Under the scheme, banks and building societies are allowed to borrow money cheaply from the Bank of England, providing they loan that money to individuals or businesses.
Overall, the results reverse April's surprise rise when the timing of Easter boosted sales.
Two additional work days for the month compared to a year earlier meant sales unexpectedly increased by 1.7%.
Disregarding April's blip, car sales have now fallen every month for the past 20 months.
And sales are now down 5.8% for the first five months of the year.
Germany, traditionally one of the strongest countries in the EU, saw sales drop 9.9% compared to a year ago. However, its Volkswagen Group saw sales drop at a slightly lower rate of 2.8%.
In Italy sales fell 8% and France saw a 10.4% drop.
Big name brands including PSA Peugeot-Citroen, Renault, Ford, General Motors and Fiat all suffered double-digit declines in May.
Despite the apparently weak results, IHS Automotive analyst Carlos da Silva said he believed that the situation was stabilising.
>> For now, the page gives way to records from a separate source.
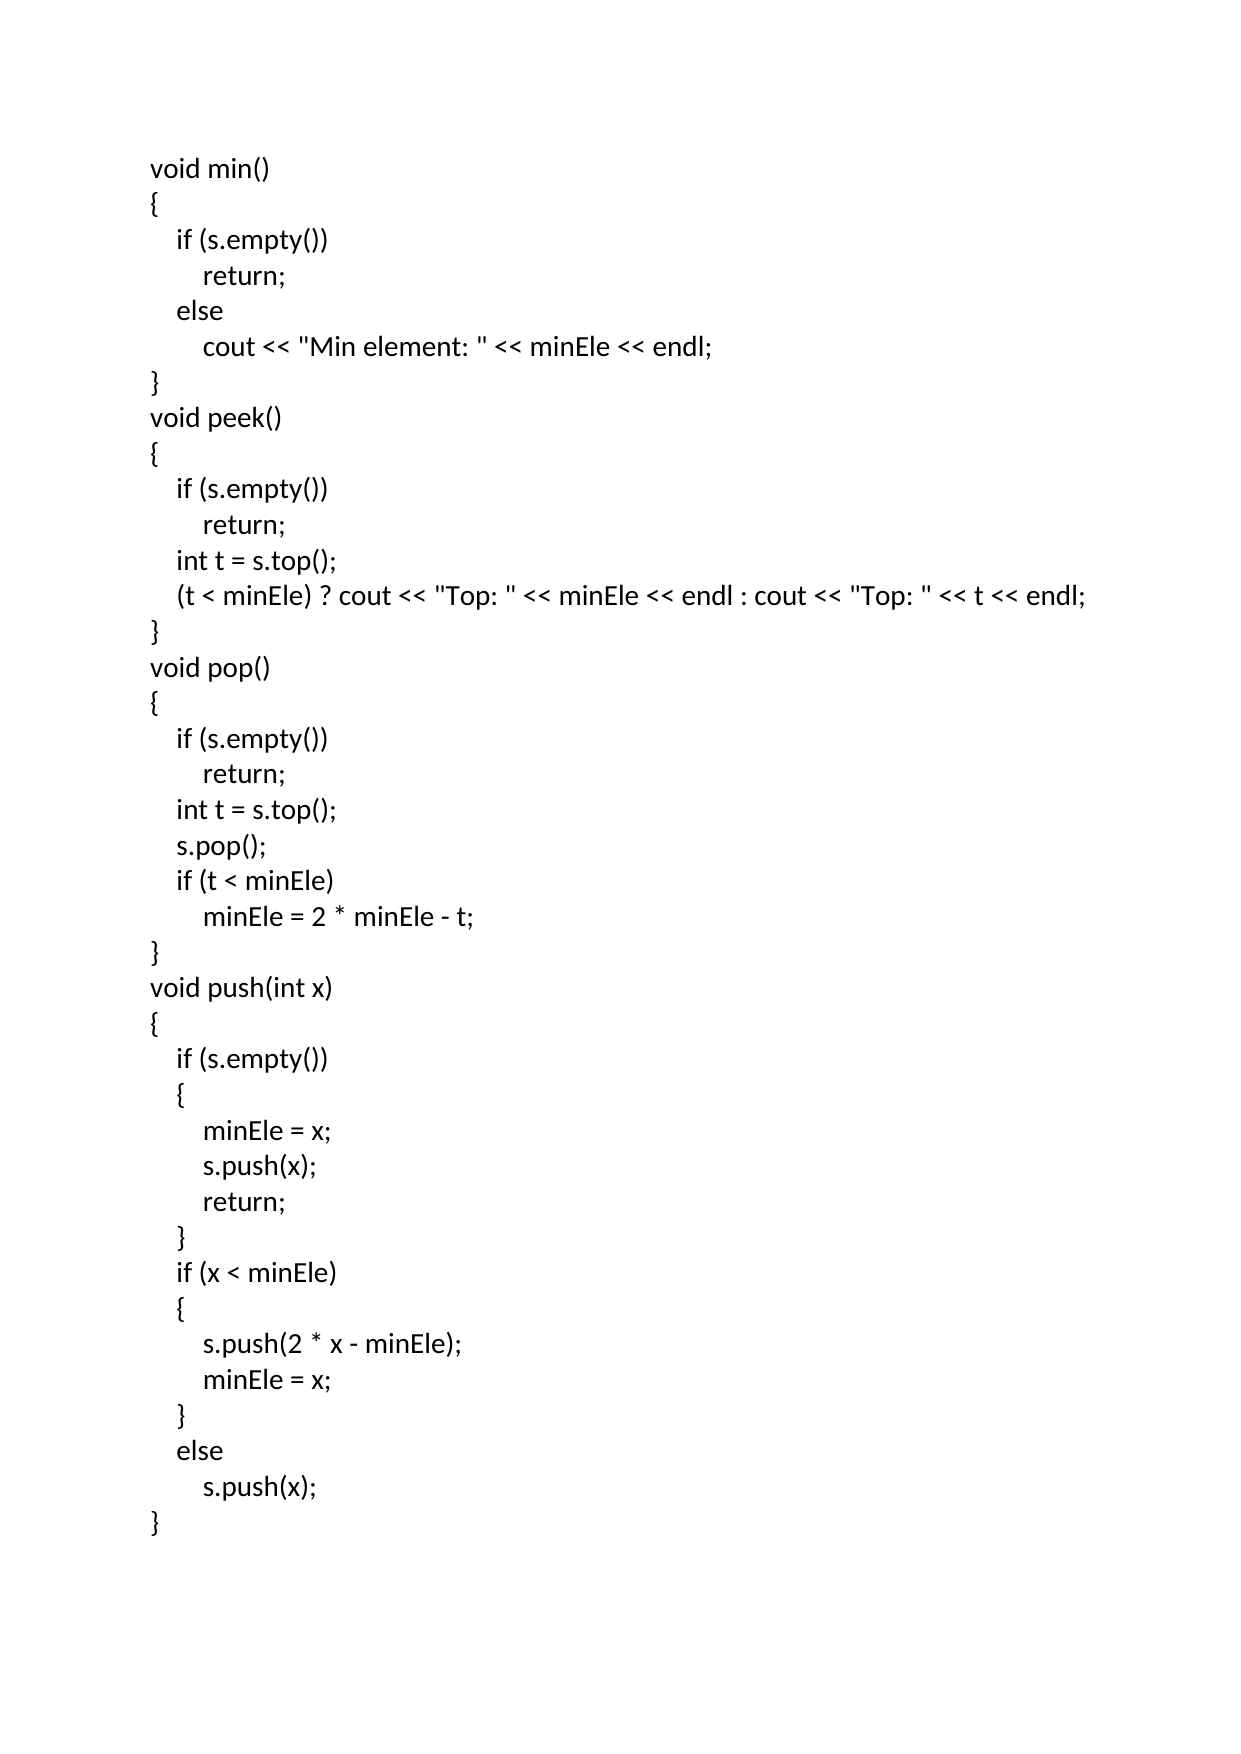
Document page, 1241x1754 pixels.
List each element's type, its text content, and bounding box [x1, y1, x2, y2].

text minEle = x; [150, 1112, 1090, 1147]
text { [150, 186, 1090, 221]
text void min() [150, 150, 1090, 186]
text (t < minEle) ? cout << "Top: " << minEle << endl : cout << "Top: " << t << endl; [150, 577, 1090, 613]
text int t = s.top(); [150, 542, 1090, 577]
text s.pop(); [150, 827, 1090, 862]
text if (x < minEle) [150, 1254, 1090, 1290]
text { [150, 1005, 1090, 1041]
text } [150, 364, 1090, 399]
text if (s.empty()) [150, 720, 1090, 756]
text } [150, 1219, 1090, 1254]
text return; [150, 1183, 1090, 1219]
text s.push(2 * x - minEle); [150, 1326, 1090, 1361]
text void push(int x) [150, 969, 1090, 1005]
text cout << "Min element: " << minEle << endl; [150, 328, 1090, 364]
text { [150, 435, 1090, 471]
text return; [150, 756, 1090, 791]
text else [150, 1432, 1090, 1468]
text void peek() [150, 399, 1090, 435]
text s.push(x); [150, 1147, 1090, 1183]
text } [150, 1504, 1090, 1539]
text } [150, 613, 1090, 649]
text void pop() [150, 649, 1090, 684]
text if (t < minEle) [150, 862, 1090, 898]
text else [150, 292, 1090, 328]
text minEle = 2 * minEle - t; [150, 898, 1090, 934]
text } [150, 934, 1090, 969]
text if (s.empty()) [150, 221, 1090, 257]
text return; [150, 257, 1090, 292]
text int t = s.top(); [150, 791, 1090, 827]
text if (s.empty()) [150, 1041, 1090, 1076]
text minEle = x; [150, 1361, 1090, 1397]
text { [150, 1290, 1090, 1326]
text return; [150, 506, 1090, 542]
text s.push(x); [150, 1468, 1090, 1504]
text } [150, 1397, 1090, 1432]
text { [150, 684, 1090, 720]
text { [150, 1076, 1090, 1112]
text if (s.empty()) [150, 471, 1090, 506]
"After five months, the situation remains tense,'' Mr da Silva said. `"Yet, for the second month in a row the rate of decline is slowing down. This means that sales are stabilising trend-wise."
Car sales have been hit by the deepening recession in the eurozone as consumers put off buying expensive items like cars.
The European Union's economy shrank 0.2% in the first three months of this year, marking the sixth consecutive decline. And unemployment across the EU is now at 12.2%.